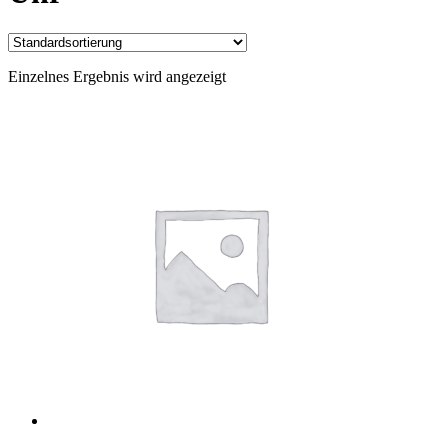
Einzelnes Ergebnis wird angezeigt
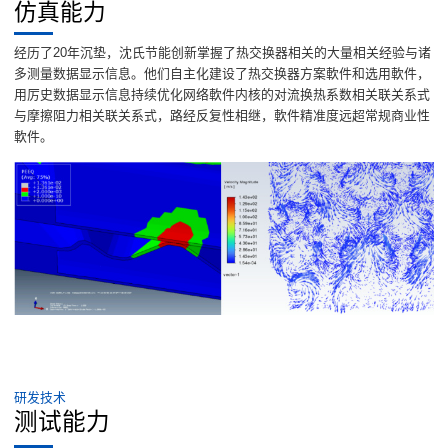
仿真能力
经历了20年沉垫，沈氏节能创新掌握了热交换器相关的大量相关经验与诸
多测量数据显示信息。他们自主化建设了热交换器方案軟件和选用軟件，
用厉史数据显示信息持续优化网络軟件内核的对流换热系数相关联关系式
与摩擦阻力相关联关系式，路经反复性相继，軟件精准度远超常规商业性
軟件。
研发技术
测试能力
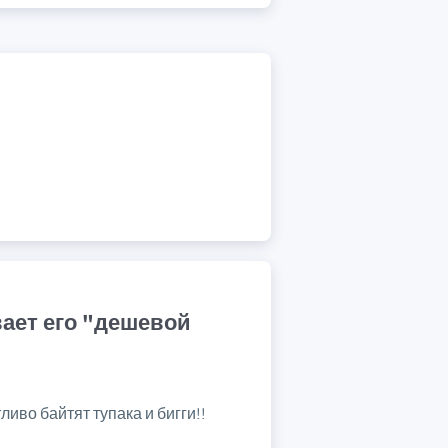
ывает его "дешевой
ливо байтят тупака и бигги!!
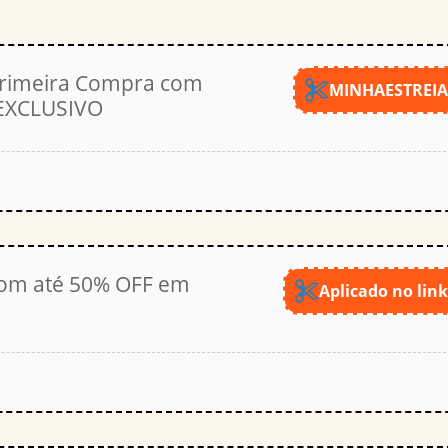
rimeira Compra com
MINHAESTREI
 EXCLUSIVO
m até 50% OFF em
Aplicado no lin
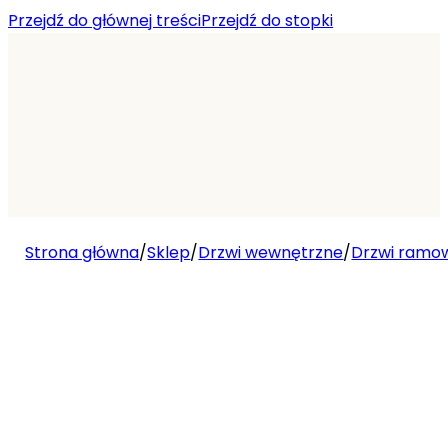
Przejdź do głównej treści
Przejdź do stopki
Strona główna
/
Sklep
/
Drzwi wewnętrzne
/
Drzwi ramo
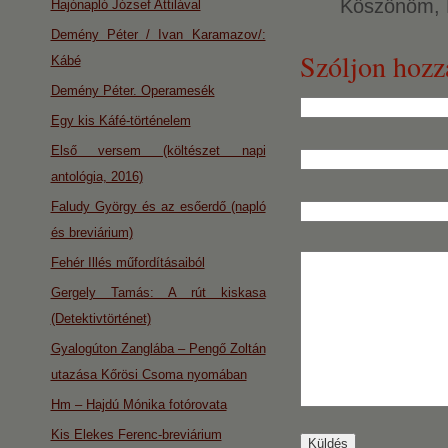
Köszönöm,
Hajónapló József Attilával
Demény Péter / Ivan Karamazov/:
Szóljon hozz
Kábé
Demény Péter. Operamesék
Egy kis Káfé-történelem
Első versem (költészet napi
antológia, 2016)
Faludy György és az esőerdő (napló
és breviárium)
Fehér Illés műfordításaiból
Gergely Tamás: A rút kiskasa
(Detektivtörténet)
Gyalogúton Zanglába – Pengő Zoltán
utazása Kőrösi Csoma nyomában
Hm – Hajdú Mónika fotórovata
Kis Elekes Ferenc-breviárium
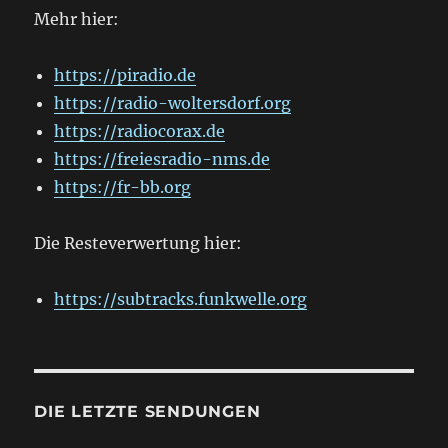
Mehr hier:
https://piradio.de
https://radio-woltersdorf.org
https://radiocorax.de
https://freiesradio-nms.de
https://fr-bb.org
Die Resteverwertung hier:
https://subtracks.funkwelle.org
DIE LETZTE SENDUNGEN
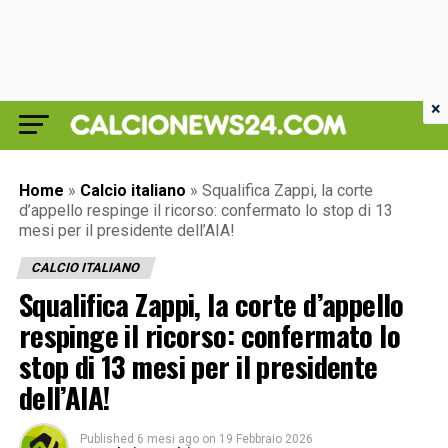
×
Home
»
Calcio italiano
»
Squalifica Zappi, la corte
d’appello respinge il ricorso: confermato lo stop di 13
mesi per il presidente dell’AIA!
CALCIO ITALIANO
Squalifica Zappi, la corte d’appello
respinge il ricorso: confermato lo
stop di 13 mesi per il presidente
dell’AIA!
Published
6 mesi ago
on
19 Febbraio 2026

● ASSIGNMENT:
Without including any picture, repeat the data exactly.

● EXERCISE RESPONSE:
Einzelnes Ergebnis wird angezeigt
仿真能力
经历了20年沉垫，沈氏节能创新掌握了热交换器相关的大量相关经验与诸
多测量数据显示信息。他们自主化建设了热交换器方案軟件和选用軟件，
用厉史数据显示信息持续优化网络軟件内核的对流换热系数相关联关系式
与摩擦阻力相关联关系式，路经反复性相继，軟件精准度远超常规商业性
軟件。
研发技术
测试能力
ывает его "дешевой
ливо байтят тупака и бигги!!
rimeira Compra com
MINHAESTREI
 EXCLUSIVO
m até 50% OFF em
Aplicado no lin
Przejdź do głównej treści
Przejdź do stopki
Strona główna
/
Sklep
/
Drzwi wewnętrzne
/
Drzwi ramo
Köszönöm,
Hajónapló József Attilával
Demény Péter / Ivan Karamazov/:
Szóljon hozz
Kábé
Demény Péter. Operamesék
Egy kis Káfé-történelem
Első versem (költészet napi
antológia, 2016)
Faludy György és az esőerdő (napló
és breviárium)
Fehér Illés műfordításaiból
Gergely Tamás: A rút kiskasa
(Detektivtörténet)
Gyalogúton Zanglába – Pengő Zoltán
utazása Kőrösi Csoma nyomában
Hm – Hajdú Mónika fotórovata
Kis Elekes Ferenc-breviárium
Mehr hier:
https://piradio.de
https://radio-woltersdorf.org
https://radiocorax.de
https://freiesradio-nms.de
https://fr-bb.org
Die Resteverwertung hier:
https://subtracks.funkwelle.org
DIE LETZTE SENDUNGEN
×
Home
»
Calcio italiano
»
Squalifica Zappi, la corte
d’appello respinge il ricorso: confermato lo stop di 13
mesi per il presidente dell’AIA!
CALCIO ITALIANO
Squalifica Zappi, la corte d’appello
respinge il ricorso: confermato lo
stop di 13 mesi per il presidente
dell’AIA!
Published
6 mesi ago
on
19 Febbraio 2026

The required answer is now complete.